Then there is this eternal conversation about whether on should encrypt and then compress or compress and then encrypt.
Encrypted data will not compress well because encryption needs to remove patterns and patterns are what one exploits for compression.
If you compress and then encrypt, yes you can leak information through the file sizes, but there isn't really a way out of this. Encryption and compression are fundamentally at odds with each other.
Really interesting.
I was trying to implement a compression algorithm selection heuristic in some file format code I am developing. I found this to be too hard for me to reason about so basically gave up on it.
Feels like this blog post is getting there but there could be a more detailed sets of equations that actually calculate this based on some other parameters.
Having the code completely flexible and doing a full load production test with desired parameters to find the best tuning is an option but is also very difficult.
Also read this previously which I find similar.
Your SSL cert is invalid.
Arithmetic coding of a single bit preserves ordering of encoded bits, if CDF(1) > CDF(0).

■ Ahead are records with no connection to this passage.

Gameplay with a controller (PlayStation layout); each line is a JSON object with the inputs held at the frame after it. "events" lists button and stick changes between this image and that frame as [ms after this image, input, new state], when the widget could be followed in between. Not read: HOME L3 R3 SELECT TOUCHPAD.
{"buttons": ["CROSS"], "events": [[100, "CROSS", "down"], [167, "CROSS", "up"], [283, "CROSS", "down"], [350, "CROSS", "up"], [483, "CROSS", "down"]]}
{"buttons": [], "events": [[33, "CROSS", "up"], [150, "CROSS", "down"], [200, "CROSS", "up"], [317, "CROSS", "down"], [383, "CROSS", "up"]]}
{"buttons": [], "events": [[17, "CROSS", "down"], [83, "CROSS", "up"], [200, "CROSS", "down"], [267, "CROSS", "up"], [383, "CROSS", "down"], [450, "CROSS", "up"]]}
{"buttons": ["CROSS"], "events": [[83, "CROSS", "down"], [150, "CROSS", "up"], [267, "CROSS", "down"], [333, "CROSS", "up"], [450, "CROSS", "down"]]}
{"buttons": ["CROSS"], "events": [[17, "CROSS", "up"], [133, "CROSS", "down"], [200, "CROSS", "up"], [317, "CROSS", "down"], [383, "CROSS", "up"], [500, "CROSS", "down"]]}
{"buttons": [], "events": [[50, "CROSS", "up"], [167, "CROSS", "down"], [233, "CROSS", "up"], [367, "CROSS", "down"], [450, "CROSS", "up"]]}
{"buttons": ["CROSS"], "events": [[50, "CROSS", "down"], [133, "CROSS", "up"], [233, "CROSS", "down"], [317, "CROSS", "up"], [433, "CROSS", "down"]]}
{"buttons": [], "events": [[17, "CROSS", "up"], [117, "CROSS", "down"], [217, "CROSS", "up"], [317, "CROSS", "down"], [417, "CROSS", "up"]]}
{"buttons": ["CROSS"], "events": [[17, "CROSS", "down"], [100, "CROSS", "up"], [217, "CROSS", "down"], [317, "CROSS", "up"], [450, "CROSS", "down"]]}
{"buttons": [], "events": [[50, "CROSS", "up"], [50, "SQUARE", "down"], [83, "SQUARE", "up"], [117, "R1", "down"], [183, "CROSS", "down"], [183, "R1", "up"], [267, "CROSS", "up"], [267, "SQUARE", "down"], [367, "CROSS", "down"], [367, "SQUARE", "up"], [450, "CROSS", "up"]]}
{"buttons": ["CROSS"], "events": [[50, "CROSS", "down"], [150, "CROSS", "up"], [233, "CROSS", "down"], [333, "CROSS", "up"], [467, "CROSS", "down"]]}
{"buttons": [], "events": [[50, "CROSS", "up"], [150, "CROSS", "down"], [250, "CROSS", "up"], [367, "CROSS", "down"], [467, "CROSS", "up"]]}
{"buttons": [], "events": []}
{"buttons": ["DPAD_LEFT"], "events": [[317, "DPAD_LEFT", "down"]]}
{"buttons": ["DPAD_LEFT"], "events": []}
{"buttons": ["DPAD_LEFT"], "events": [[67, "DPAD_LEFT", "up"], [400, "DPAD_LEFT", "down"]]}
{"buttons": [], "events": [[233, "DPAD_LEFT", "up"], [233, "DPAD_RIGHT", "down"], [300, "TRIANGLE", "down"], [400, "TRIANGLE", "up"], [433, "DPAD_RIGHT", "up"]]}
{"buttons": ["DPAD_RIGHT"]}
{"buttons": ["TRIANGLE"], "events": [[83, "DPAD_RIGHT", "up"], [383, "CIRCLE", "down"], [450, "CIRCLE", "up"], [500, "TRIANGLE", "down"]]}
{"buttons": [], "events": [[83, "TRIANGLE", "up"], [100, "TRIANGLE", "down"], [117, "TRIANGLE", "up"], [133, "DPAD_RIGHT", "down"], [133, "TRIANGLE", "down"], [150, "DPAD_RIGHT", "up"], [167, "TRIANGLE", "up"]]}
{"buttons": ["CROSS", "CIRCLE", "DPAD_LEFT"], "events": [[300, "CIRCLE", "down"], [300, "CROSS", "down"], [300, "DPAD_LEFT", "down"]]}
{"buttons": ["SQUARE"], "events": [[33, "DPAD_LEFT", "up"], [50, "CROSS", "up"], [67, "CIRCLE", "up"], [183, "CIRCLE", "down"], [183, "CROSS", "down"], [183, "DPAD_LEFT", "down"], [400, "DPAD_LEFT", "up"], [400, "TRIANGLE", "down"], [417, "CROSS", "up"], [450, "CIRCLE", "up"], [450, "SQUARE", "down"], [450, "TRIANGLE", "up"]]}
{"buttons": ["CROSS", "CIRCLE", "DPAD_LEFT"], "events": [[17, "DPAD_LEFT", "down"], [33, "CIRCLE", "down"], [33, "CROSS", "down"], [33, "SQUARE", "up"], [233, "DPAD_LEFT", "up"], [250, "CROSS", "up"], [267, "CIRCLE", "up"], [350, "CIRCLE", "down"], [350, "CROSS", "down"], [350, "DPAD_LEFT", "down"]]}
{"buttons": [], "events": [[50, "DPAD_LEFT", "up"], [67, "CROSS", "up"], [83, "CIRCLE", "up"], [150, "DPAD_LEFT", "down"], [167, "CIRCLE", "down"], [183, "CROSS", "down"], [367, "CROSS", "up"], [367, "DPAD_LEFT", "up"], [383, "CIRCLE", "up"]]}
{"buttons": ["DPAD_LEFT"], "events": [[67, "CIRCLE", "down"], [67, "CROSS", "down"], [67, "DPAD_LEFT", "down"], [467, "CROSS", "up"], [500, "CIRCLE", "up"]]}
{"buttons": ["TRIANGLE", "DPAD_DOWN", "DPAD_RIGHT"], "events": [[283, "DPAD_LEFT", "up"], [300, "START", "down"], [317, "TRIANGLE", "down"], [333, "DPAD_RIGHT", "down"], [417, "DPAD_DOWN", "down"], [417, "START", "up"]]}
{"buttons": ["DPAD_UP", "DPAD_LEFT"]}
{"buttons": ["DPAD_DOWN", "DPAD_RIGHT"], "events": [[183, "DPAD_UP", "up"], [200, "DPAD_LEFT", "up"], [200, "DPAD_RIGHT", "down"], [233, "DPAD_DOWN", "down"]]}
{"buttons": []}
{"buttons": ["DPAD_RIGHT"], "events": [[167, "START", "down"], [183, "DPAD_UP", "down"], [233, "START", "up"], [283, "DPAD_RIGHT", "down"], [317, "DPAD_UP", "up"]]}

If byte's encoding process is going from higher bits to lower bits, arithmetic coding (even with dynamic model) will preserve ordering of individual bytes.
In the end, arithmetic coding preserves ordering of encoded strings. Thus, comparison operations can be performed on the compressed representation of strings (and big-endian representations of integers and even floating point values), without the need to decompress data until that decompressed strings are needed.
Another view: strings are compared by memcmp as if they are mantissas with the base 256. "hi!" is 'h'(1/256)+'i'(1/256)^2+'!'(1/256)^3+0(1/256)^4 and then there are zeroes to the infinity. Arithmetic encoding represents encoded strings as mantissas where base is 2. Range coding can utilize other bases such as 256.